Start of Given records

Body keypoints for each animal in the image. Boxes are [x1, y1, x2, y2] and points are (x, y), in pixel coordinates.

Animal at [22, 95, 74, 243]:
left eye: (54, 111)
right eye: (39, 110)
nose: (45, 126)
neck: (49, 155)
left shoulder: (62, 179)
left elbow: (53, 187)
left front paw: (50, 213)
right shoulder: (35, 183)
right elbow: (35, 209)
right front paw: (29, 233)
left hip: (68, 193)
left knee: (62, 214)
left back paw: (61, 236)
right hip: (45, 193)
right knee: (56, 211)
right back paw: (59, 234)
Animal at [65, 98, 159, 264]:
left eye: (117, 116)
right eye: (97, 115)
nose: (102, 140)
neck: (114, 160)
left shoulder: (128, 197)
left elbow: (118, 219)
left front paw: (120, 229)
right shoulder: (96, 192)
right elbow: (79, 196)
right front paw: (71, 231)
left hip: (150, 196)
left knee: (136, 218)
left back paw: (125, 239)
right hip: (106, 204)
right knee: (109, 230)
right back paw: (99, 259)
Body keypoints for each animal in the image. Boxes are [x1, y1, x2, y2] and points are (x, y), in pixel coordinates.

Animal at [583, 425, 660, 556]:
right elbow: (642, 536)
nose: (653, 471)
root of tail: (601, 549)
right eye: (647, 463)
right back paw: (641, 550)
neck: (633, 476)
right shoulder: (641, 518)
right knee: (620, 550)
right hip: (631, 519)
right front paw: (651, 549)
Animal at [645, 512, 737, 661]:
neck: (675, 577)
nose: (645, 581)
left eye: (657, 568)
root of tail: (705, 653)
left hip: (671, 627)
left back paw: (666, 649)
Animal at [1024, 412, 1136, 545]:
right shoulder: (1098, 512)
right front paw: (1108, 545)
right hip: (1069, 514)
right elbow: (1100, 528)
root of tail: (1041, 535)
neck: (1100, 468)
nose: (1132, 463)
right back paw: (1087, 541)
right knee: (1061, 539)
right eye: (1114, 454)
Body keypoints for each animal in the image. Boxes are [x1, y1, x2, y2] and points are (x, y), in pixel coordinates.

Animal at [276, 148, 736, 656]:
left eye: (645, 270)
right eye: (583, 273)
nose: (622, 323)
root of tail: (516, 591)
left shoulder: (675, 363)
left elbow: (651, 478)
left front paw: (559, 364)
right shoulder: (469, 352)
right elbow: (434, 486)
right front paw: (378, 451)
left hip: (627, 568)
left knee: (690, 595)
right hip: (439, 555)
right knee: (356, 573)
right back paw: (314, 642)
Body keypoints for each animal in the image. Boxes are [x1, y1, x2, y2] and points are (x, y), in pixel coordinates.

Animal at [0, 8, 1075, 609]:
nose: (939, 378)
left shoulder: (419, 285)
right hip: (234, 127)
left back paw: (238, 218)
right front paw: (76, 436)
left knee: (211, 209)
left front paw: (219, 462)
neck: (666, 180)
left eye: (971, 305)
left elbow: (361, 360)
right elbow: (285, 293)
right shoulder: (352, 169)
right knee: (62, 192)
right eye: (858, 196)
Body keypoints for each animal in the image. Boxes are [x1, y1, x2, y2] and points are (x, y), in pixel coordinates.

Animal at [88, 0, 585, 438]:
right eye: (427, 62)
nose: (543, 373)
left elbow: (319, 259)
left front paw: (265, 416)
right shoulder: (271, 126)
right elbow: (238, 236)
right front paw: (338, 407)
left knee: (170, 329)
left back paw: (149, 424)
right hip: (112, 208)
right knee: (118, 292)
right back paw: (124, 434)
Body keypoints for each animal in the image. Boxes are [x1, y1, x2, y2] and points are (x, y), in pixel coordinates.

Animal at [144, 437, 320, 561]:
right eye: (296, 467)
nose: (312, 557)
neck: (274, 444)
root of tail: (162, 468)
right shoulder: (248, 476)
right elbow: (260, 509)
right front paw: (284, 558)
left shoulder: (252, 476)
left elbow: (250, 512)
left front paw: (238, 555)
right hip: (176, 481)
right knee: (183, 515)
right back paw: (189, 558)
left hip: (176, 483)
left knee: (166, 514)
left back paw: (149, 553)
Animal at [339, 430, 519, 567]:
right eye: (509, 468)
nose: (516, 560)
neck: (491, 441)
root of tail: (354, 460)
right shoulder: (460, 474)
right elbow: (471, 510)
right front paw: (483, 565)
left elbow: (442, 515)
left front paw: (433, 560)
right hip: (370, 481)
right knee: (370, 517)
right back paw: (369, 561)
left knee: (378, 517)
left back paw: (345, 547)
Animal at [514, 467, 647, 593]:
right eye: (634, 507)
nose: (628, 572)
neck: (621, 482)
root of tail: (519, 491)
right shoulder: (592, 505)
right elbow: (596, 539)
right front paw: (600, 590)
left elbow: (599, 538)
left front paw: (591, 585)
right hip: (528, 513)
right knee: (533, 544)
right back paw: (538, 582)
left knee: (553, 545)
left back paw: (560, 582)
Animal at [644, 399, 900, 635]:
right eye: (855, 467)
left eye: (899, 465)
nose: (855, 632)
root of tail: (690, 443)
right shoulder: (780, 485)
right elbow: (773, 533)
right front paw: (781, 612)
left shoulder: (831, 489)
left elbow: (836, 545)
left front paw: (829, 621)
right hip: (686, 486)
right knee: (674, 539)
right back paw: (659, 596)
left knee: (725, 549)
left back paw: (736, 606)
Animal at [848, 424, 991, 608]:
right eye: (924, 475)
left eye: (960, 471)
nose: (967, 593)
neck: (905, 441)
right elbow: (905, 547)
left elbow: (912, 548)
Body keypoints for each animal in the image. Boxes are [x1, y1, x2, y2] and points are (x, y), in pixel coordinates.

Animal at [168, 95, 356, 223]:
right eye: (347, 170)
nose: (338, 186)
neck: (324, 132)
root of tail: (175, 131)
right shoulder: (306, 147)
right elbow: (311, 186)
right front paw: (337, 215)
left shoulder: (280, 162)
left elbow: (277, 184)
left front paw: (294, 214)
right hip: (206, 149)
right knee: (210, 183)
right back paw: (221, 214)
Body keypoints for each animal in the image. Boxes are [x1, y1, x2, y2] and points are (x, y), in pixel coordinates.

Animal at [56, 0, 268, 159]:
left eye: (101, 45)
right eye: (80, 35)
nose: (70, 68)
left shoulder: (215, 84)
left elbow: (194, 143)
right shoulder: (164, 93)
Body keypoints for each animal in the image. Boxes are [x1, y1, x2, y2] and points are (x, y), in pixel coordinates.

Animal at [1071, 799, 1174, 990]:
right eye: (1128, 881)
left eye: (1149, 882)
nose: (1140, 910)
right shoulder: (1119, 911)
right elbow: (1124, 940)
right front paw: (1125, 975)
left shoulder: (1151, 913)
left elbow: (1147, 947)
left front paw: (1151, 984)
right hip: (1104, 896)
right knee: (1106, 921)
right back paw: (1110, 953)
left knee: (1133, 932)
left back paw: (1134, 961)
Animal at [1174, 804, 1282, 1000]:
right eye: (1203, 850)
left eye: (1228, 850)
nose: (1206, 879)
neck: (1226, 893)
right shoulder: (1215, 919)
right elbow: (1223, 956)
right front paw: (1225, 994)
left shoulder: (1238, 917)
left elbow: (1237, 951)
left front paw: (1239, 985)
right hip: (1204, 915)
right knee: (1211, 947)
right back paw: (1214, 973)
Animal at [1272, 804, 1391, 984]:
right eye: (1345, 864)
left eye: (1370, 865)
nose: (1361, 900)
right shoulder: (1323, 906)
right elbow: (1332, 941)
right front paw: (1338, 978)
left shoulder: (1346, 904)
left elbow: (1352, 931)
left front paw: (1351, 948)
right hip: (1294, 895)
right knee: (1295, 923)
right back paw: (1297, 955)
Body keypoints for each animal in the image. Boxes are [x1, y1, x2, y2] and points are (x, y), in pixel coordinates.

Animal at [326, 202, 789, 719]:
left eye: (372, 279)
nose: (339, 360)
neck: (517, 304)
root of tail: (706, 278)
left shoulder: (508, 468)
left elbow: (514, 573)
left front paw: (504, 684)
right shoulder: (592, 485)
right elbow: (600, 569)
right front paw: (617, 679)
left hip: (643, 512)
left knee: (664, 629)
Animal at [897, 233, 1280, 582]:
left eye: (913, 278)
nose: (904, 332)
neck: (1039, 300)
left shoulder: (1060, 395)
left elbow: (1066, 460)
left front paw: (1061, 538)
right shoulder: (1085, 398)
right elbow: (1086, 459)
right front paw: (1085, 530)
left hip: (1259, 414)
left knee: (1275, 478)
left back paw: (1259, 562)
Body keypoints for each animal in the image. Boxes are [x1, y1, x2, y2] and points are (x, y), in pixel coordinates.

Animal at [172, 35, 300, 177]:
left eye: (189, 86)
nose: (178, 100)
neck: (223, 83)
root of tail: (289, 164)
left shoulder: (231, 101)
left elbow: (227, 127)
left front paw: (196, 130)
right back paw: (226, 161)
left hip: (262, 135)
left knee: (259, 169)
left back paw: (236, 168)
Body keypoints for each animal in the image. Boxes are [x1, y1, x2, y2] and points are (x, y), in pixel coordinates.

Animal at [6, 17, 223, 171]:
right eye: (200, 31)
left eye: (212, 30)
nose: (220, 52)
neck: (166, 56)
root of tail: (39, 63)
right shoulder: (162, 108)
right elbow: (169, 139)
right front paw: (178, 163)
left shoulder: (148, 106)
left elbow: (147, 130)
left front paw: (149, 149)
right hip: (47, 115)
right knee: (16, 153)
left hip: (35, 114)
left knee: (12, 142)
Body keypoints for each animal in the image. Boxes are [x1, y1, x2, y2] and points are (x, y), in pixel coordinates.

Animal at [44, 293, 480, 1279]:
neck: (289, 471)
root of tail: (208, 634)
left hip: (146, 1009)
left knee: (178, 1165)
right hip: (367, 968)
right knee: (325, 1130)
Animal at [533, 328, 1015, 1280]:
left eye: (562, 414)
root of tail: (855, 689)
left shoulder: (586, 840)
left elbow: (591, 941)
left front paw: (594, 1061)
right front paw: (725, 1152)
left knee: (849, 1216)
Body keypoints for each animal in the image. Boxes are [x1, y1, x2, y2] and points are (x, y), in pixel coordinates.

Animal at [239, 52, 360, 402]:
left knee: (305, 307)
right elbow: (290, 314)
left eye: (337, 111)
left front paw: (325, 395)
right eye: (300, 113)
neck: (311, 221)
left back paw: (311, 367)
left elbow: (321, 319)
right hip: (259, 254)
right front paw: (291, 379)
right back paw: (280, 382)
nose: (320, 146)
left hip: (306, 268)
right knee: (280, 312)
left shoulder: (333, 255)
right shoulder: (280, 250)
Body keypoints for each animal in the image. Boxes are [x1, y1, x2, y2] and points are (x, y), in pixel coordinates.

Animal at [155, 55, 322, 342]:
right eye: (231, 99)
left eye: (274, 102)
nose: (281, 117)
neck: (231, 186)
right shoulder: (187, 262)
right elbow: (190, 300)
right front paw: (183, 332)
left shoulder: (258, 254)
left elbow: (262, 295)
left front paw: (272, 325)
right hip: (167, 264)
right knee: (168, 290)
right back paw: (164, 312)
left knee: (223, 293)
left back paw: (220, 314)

End of Given records

* What the task requires: Among the entries above, find the line with "left knee: (690, 595)" and the line with "right front paw: (600, 590)"; give again exactly these two lines and all lines between them.

* Task output:
left knee: (690, 595)
right hip: (439, 555)
right knee: (356, 573)
right back paw: (314, 642)
Body keypoints for each animal in the image. Boxes are [x1, y1, x2, y2] and points are (x, y), in pixel coordinates.

Animal at [0, 8, 1075, 609]:
nose: (939, 378)
left shoulder: (419, 285)
right hip: (234, 127)
left back paw: (238, 218)
right front paw: (76, 436)
left knee: (211, 209)
left front paw: (219, 462)
neck: (666, 180)
left eye: (971, 305)
left elbow: (361, 360)
right elbow: (285, 293)
right shoulder: (352, 169)
right knee: (62, 192)
right eye: (858, 196)
Body keypoints for each animal in the image. Boxes are [x1, y1, x2, y2] and points are (x, y), in pixel coordinates.

Animal at [88, 0, 585, 438]:
right eye: (427, 62)
nose: (543, 373)
left elbow: (319, 259)
left front paw: (265, 416)
right shoulder: (271, 126)
right elbow: (238, 236)
right front paw: (338, 407)
left knee: (170, 329)
left back paw: (149, 424)
right hip: (112, 208)
right knee: (118, 292)
right back paw: (124, 434)
Body keypoints for each animal in the image. Boxes are [x1, y1, x2, y2] and points are (x, y), in pixel coordinates.

Animal at [144, 437, 320, 561]:
right eye: (296, 467)
nose: (312, 557)
neck: (274, 444)
root of tail: (162, 468)
right shoulder: (248, 476)
right elbow: (260, 509)
right front paw: (284, 558)
left shoulder: (252, 476)
left elbow: (250, 512)
left front paw: (238, 555)
right hip: (176, 481)
right knee: (183, 515)
right back paw: (189, 558)
left hip: (176, 483)
left knee: (166, 514)
left back paw: (149, 553)
Animal at [339, 430, 519, 567]:
right eye: (509, 468)
nose: (516, 560)
neck: (491, 441)
root of tail: (354, 460)
right shoulder: (460, 474)
right elbow: (471, 510)
right front paw: (483, 565)
left elbow: (442, 515)
left front paw: (433, 560)
right hip: (370, 481)
right knee: (370, 517)
right back paw: (369, 561)
left knee: (378, 517)
left back paw: (345, 547)
Animal at [514, 467, 647, 593]:
right eye: (634, 507)
nose: (628, 572)
neck: (621, 482)
root of tail: (519, 491)
right shoulder: (592, 505)
right elbow: (596, 539)
right front paw: (600, 590)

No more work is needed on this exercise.